Exploit available for critical WS_FTP bug exploited in attacks


Over the weekend, security researchers released a proof-of-concept (PoC) exploit for a maximum severity remote code execution vulnerability in Progress Software’s WS_FTP Server file sharing platform.

Assetnote researchers who discovered and reported the maximum severity flaw (CVE-2023-40044) published a blog post with a PoC exploit and additional technical details on Saturday.

CVE-2023-40044 is caused by a .NET deserialization vulnerability in the Ad Hoc Transfer Module, allowing unauthenticated attackers to remotely execute commands on the underlying operating system via a simple HTTP request.

“This vulnerability turned out to be relatively straight forward and represented a typical .NET deserialization issue that led to RCE. It’s surprising that this bug has stayed alive for so long, with the vendor stating that most versions of WS_FTP are vulnerable,” Assetnote said.

“From our analysis of WS_FTP, we found that there are about 2.9k hosts on the internet that are running WS_FTP (and also have their webserver exposed, which is necessary for exploitation). Most of these online assets belong to large enterprises, governments and educational institutions.”

A Shodan search confirms Assetnote’s estimates, showing that more than 2,000 devices running WS_FTP Server are currently reachable over the Internet.

WS_FTP Server exposed online
WS_FTP Server instances exposed online (Shodan)

Exploited in the wild

The day the PoC exploit was released, cybersecurity company Rapid7 also revealed that attackers began exploiting CVE-2023-40044 on Saturday evening, September 30.

“As of September 30, Rapid7 has observed multiple instances of WS_FTP exploitation in the wild,” said Caitlin Condon, Head of Vulnerability Research at Rapid7.

“The process execution chain looks the same across all observed instances, indicating possible mass exploitation of vulnerable WS_FTP servers.

“Additionaly, our MDR team has observed the same Burpsuite domain used across all incidents, which may point to a single threat actor behind the activity we’ve seen.”

WS_FTP itw exploitation

Progress Software released security updates to address the critical CVE-2023-40044 vulnerability on Wednesday, September 27.

“We have addressed the vulnerabilities above and the Progress WS_FTP team strongly recommends performing an upgrade,” Progress warned at the time.

“We do recommend upgrading to the most highest version which is 8.8.2. Upgrading to a patched release, using the full installer, is the only way to remediate this issue.

Organizations that cannot immediately patch their servers can still thwart incoming attacks by disabling the vulnerable WS_FTP Server Ad Hoc Transfer Module.

On Friday, the Health Sector Cybersecurity Coordination Center (HC3), the U.S. Health Department’s security team, also warned all Healthcare and Public Health sector organizations to patch their servers as soon as possible.

Progress Software is still dealing with the fallout of an extensive series of data theft attacks that exploited a zero-day in the MOVEit Transfer secure file transfer platform and affected more than 2,100 organizations and over 62 million individuals, according to Emsisoft estimates.

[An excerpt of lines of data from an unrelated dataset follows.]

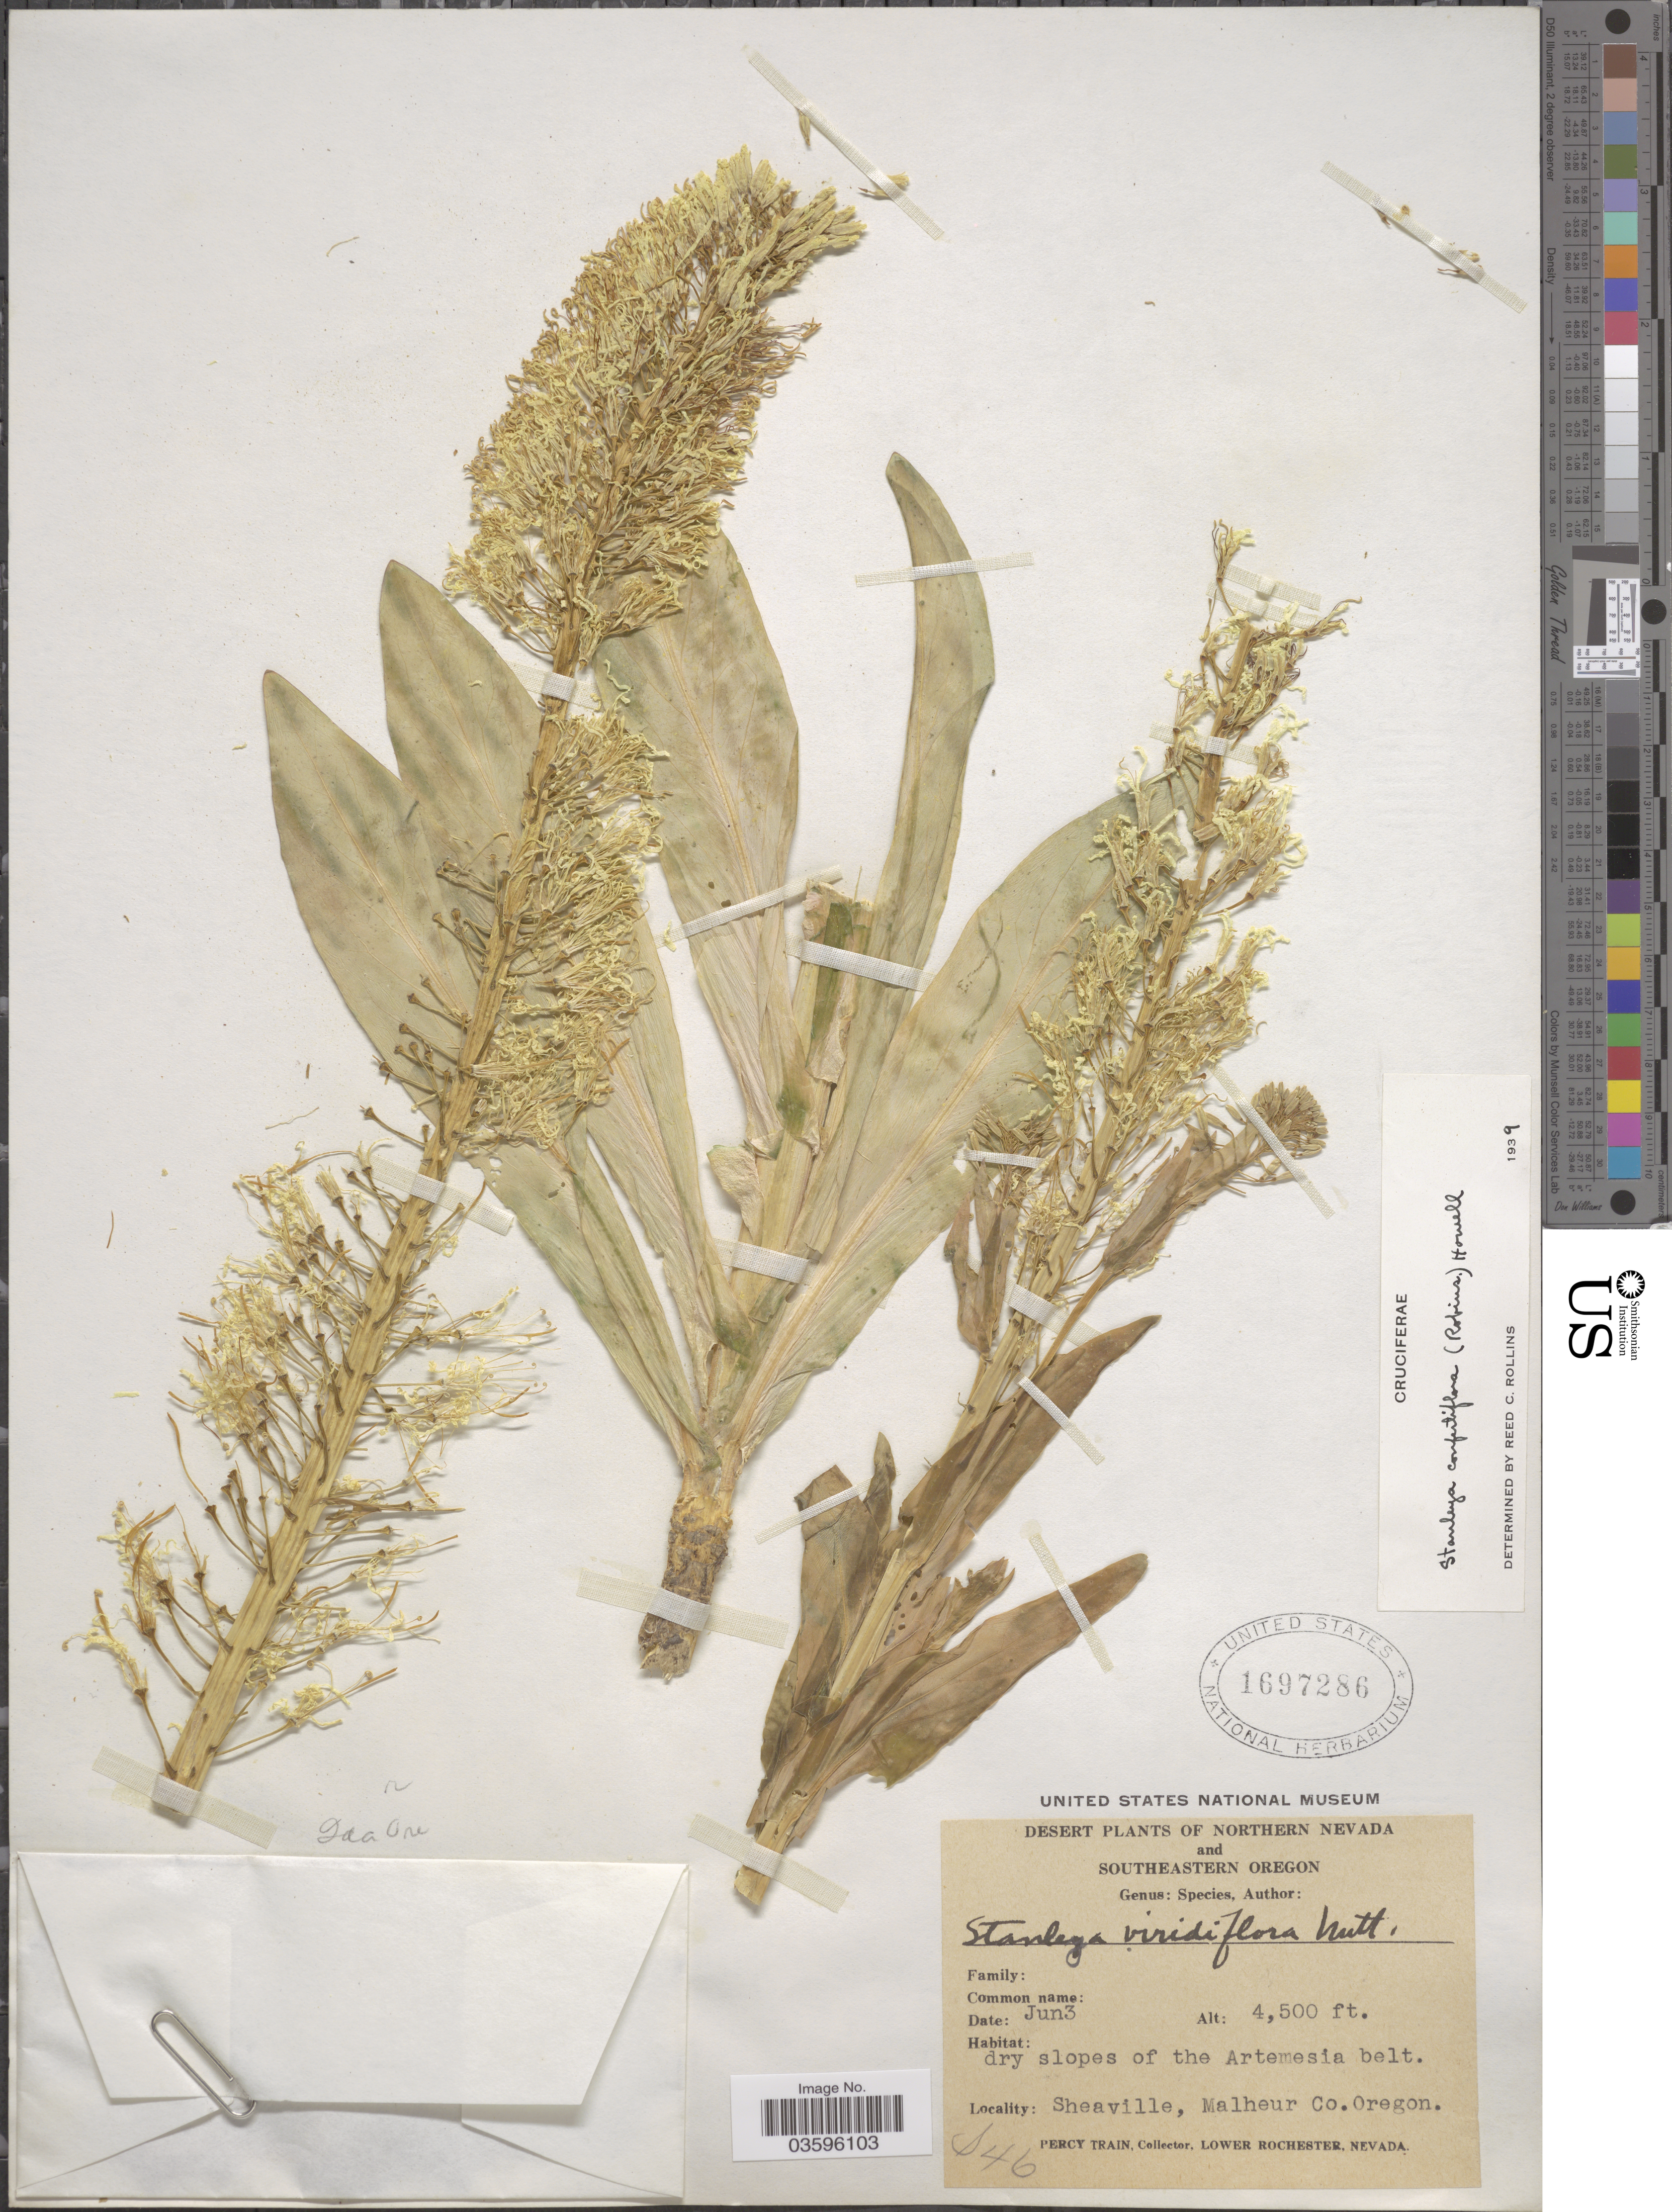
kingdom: Plantae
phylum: Tracheophyta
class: Magnoliopsida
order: Brassicales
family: Brassicaceae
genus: Stanleya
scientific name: Stanleya confertiflora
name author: (B.L. Rob.) Howell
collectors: P. Train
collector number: D46*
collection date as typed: Jun3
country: United States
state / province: Oregon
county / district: Malheur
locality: Southeastern Oregon. Dry slopes of the Artemesia belt. Sheaville, Malheur Co.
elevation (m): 1372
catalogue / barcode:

Update October 02, 13:33 EDT: A Progress spokesperson shared the following statement after the article was published:

We are disappointed in how quickly third parties released a proof of concept (POC), reverse-engineered from our vulnerability disclosure and patch, released on Sept. 27. This provided threat actors a roadmap on how to exploit the vulnerabilities while many of our customers were still in the process of applying the patch. 

We are not aware of any evidence that these vulnerabilities were being exploited prior to that release. Unfortunately, by building and releasing a POC rapidly after our patch was released, a third-party has given cyber criminals a tool to attempt attacks against our customers. We are encouraging all WS_FTP server customers to patch their environments as quickly as possible.

The security of our customers is our top priority and we continue to work with our customers and responsible third-party research experts to discover, properly disclose and remediate any issues. We hope that the community will discourage the irresponsible publication of POCs rapidly following the release of security patches from software vendors.